Another issue is how AI is likely to change the fabric of Wall Street’s workforce. A report from Citi released in mid-June found that, while AI could add up to $170 billion in value to the sector by 2028, around 54% of banking sector jobs and 40% of jobs in the capital markets sector can be automated by AI. The report also noted that around 12% of jobs in banking and 14% in capital finance could be “augmented” by the tech. 

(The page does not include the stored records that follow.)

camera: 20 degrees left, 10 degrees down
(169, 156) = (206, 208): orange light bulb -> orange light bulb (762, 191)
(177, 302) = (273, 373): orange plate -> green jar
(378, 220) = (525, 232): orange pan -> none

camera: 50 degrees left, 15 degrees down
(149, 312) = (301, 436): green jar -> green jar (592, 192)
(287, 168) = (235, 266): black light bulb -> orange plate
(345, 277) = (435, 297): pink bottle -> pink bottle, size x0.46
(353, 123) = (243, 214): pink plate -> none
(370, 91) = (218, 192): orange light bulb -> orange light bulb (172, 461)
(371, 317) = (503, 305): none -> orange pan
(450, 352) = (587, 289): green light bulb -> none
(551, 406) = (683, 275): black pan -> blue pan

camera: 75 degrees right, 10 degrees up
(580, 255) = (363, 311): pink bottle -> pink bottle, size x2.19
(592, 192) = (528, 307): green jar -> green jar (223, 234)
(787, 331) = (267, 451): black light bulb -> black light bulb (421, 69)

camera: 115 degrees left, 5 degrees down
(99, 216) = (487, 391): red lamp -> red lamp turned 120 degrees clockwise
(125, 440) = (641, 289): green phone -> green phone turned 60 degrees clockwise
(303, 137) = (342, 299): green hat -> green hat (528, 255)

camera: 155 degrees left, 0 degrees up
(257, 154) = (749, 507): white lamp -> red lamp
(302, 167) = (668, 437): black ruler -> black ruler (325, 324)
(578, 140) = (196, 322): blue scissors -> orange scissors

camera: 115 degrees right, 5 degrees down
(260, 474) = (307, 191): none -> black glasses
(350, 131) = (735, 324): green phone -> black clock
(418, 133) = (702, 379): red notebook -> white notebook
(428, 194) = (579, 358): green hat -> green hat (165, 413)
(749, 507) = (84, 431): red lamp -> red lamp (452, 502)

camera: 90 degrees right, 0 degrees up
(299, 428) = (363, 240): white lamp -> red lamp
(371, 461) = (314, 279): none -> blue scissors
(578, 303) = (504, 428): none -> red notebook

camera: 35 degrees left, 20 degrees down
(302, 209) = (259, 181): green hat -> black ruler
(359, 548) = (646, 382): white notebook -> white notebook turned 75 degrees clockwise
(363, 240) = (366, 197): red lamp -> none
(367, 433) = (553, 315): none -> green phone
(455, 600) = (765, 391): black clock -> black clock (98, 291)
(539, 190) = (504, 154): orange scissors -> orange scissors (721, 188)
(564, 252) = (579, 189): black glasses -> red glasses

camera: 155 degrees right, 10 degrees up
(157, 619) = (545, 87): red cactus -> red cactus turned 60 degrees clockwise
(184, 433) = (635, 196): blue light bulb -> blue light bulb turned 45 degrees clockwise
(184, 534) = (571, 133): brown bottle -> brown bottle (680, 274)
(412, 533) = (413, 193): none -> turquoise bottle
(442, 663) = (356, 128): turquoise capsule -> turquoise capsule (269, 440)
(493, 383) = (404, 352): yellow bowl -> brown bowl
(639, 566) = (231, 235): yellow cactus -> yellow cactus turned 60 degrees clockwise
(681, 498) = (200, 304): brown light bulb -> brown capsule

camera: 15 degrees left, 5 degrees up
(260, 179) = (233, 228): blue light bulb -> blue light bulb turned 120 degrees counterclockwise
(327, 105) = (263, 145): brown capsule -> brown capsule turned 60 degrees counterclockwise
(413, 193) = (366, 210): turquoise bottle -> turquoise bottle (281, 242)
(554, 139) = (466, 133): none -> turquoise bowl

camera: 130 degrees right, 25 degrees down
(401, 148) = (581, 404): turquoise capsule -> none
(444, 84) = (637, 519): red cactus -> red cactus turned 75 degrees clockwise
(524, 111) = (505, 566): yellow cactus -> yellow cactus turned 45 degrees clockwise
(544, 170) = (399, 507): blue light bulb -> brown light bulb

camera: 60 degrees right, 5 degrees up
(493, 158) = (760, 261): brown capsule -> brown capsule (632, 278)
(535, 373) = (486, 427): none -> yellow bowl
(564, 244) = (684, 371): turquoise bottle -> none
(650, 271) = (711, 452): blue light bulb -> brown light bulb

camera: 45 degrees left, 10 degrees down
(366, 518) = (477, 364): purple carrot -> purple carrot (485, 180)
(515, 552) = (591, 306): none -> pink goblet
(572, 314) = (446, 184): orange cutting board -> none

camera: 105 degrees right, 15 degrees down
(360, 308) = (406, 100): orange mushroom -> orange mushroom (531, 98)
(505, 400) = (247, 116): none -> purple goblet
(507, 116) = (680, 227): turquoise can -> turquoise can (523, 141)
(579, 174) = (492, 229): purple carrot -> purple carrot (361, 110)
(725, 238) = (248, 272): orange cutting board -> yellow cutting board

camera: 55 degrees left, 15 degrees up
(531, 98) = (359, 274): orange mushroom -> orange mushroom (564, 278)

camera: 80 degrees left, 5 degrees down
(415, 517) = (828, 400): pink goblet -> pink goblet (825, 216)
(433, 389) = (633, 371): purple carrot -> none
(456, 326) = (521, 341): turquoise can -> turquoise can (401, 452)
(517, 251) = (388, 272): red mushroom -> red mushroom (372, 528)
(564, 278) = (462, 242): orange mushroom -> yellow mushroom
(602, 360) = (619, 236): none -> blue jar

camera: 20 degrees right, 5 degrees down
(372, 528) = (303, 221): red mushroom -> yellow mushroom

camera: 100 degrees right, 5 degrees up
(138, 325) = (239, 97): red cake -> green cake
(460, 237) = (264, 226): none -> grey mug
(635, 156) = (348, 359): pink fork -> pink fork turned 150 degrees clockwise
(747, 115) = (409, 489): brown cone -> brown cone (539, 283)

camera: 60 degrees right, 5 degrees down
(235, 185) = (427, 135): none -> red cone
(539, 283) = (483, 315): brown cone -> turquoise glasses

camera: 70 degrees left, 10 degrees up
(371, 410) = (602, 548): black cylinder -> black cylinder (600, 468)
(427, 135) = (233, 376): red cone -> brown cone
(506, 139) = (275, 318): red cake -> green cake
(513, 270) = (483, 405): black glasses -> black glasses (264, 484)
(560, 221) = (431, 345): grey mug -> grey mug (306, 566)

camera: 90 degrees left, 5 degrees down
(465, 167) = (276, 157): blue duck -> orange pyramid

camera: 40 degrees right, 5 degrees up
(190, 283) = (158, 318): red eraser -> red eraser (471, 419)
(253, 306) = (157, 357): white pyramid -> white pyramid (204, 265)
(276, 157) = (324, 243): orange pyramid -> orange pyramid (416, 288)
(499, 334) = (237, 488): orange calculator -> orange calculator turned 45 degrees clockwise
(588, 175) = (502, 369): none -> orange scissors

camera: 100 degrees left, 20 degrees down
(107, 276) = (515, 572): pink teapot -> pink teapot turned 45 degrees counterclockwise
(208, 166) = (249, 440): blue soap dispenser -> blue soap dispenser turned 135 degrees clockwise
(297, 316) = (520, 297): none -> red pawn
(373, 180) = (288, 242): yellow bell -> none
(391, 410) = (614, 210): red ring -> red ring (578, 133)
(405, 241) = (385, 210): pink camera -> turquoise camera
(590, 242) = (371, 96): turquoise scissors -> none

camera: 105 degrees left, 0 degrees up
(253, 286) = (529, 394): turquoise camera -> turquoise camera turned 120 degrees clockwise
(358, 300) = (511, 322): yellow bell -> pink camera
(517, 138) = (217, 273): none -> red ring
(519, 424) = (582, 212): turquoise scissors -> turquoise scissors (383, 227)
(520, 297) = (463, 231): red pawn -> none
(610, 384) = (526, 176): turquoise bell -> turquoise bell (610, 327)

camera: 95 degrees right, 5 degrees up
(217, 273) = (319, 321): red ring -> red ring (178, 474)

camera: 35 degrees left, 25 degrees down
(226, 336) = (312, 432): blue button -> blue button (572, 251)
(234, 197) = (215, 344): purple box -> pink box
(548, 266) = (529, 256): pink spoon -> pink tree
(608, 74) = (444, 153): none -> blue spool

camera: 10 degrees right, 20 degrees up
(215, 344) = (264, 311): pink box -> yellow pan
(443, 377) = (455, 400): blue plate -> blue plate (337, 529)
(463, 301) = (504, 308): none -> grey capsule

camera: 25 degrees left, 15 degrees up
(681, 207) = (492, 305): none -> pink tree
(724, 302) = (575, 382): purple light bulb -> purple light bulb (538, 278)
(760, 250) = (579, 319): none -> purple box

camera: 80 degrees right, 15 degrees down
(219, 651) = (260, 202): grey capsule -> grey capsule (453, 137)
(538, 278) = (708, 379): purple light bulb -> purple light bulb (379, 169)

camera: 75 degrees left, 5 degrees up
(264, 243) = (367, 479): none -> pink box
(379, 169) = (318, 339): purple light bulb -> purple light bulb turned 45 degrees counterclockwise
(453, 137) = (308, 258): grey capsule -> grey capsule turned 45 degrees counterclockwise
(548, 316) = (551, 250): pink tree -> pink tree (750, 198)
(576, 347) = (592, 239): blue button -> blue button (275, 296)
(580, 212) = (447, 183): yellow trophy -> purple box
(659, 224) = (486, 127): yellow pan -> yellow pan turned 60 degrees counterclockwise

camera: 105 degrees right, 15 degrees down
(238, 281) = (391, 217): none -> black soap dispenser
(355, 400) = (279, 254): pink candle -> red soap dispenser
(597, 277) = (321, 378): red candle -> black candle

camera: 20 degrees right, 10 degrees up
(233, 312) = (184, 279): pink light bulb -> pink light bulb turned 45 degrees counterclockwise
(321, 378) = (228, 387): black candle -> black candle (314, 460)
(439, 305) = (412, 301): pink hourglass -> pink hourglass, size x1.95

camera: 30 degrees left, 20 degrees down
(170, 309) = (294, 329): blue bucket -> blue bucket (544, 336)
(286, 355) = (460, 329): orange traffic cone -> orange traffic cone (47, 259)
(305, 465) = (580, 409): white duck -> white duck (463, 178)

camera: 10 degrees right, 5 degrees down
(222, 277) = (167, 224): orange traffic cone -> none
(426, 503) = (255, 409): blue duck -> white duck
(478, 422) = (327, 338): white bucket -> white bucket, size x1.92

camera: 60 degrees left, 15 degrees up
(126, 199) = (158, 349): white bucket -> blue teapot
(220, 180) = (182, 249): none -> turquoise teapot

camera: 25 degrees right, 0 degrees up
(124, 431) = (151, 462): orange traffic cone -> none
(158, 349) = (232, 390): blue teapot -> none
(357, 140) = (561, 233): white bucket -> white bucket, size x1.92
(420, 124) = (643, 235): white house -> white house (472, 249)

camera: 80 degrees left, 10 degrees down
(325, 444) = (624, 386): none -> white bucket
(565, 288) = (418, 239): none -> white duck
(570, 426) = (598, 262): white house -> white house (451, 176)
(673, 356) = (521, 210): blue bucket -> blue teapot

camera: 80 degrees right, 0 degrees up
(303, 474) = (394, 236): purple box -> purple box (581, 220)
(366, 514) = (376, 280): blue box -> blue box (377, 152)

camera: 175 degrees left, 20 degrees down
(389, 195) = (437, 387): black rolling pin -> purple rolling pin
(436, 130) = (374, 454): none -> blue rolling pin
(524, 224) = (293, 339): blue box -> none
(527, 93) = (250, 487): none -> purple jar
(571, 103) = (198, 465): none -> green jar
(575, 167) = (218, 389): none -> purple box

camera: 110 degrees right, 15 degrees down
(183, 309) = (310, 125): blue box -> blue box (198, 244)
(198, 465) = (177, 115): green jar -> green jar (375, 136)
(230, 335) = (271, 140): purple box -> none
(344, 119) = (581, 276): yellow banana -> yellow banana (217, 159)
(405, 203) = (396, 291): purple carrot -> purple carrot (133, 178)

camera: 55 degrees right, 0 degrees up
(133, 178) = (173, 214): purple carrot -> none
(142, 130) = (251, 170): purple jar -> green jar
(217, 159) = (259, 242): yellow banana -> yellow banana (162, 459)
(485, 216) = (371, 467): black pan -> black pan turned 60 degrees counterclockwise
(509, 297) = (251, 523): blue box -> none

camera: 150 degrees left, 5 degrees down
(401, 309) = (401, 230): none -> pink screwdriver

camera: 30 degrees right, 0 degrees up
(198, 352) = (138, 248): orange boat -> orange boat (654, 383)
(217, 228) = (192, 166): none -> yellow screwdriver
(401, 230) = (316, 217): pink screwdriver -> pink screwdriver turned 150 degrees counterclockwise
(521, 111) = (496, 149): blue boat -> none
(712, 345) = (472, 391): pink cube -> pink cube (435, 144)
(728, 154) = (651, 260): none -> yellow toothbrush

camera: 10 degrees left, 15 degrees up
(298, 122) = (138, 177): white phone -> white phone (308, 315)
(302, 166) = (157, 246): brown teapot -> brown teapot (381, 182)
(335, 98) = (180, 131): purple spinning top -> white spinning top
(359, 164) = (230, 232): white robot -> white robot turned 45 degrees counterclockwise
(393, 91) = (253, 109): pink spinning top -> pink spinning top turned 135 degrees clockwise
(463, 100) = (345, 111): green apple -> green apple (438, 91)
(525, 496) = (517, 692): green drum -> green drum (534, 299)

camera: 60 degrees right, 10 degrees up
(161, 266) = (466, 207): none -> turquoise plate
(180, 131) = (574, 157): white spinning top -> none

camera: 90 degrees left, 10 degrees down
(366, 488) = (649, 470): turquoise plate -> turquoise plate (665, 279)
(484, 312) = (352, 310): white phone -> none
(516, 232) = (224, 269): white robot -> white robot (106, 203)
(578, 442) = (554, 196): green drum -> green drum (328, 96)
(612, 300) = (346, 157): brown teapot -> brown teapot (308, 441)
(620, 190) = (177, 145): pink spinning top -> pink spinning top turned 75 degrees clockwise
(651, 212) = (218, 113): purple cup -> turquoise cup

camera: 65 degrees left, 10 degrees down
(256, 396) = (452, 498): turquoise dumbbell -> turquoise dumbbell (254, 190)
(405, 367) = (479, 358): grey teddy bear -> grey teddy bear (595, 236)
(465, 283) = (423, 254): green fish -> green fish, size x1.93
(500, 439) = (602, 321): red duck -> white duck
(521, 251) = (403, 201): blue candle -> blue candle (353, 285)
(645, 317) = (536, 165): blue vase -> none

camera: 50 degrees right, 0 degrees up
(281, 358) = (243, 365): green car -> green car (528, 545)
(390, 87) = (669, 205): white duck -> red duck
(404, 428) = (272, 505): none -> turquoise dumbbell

  • Though a lot of jobs are bound to change, it doesn’t mean that mass layoffs are imminent, said Garmaise. Rather than replacing people with AI, the goal should be hitting the “sweet spot of person plus machine to make processes better, faster, [and] cheaper,” he said. “The real benefit at stake here is scalability.” 
  • Plus, because AI still has the tendency to hallucinate and teeter toward bias, letting it run free without a human in the loop isn’t an option just yet, said Kim. “I don’t think anybody could blindly trust the data coming out of a black box. It’s going to take time in terms of verifying that what comes out is usable.” 

But Who Really Calls the Shots? Wall Street’s AI adoption curve will be anything but seamless. But financial institutions are going to follow the money, said Marolia, and as it stands, lots (and lots and lots) of money is flowing into AI. If their investors want them to jump on the AI frenzy, the likely response will be “how high?” “They have to do what their shareholders and their boards want them to do, and go where the money is being invested,” said Marolia.